Collected data:
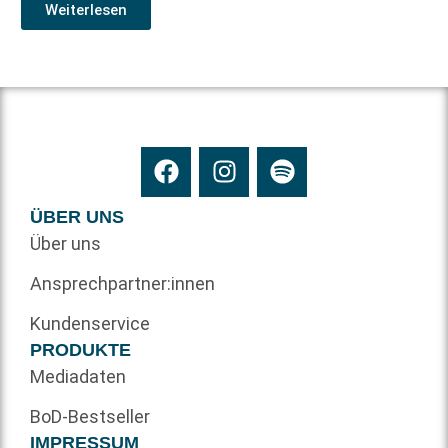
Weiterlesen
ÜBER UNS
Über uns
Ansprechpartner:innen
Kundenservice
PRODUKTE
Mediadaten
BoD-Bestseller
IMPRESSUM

...

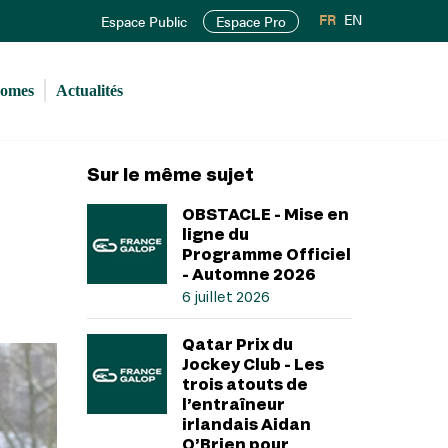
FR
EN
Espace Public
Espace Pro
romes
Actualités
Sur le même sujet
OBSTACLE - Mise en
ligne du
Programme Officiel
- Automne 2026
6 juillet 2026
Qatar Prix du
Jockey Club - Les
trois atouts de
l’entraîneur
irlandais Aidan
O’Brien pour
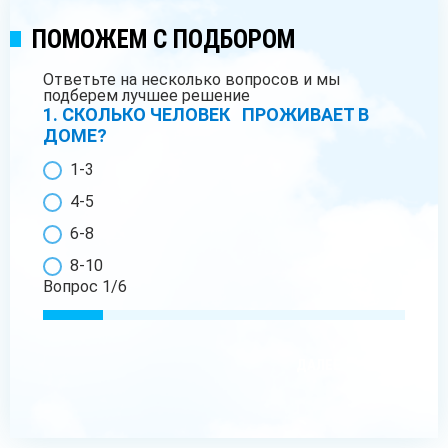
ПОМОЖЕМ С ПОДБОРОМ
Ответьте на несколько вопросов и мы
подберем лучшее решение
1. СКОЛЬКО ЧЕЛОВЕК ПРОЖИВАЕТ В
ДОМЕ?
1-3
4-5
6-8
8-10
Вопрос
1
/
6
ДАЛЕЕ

### Activity
Beginning at the line above that contains "Sur le même sujet" and going on through the line that contains "подберем лучшее решение", please copy every line exactly, leaving the pictures out and adding nothing.

### Reply to the task
Sur le même sujet
OBSTACLE - Mise en
ligne du
Programme Officiel
- Automne 2026
6 juillet 2026
Qatar Prix du
Jockey Club - Les
trois atouts de
l’entraîneur
irlandais Aidan
O’Brien pour
ПОМОЖЕМ С ПОДБОРОМ
Ответьте на несколько вопросов и мы
подберем лучшее решение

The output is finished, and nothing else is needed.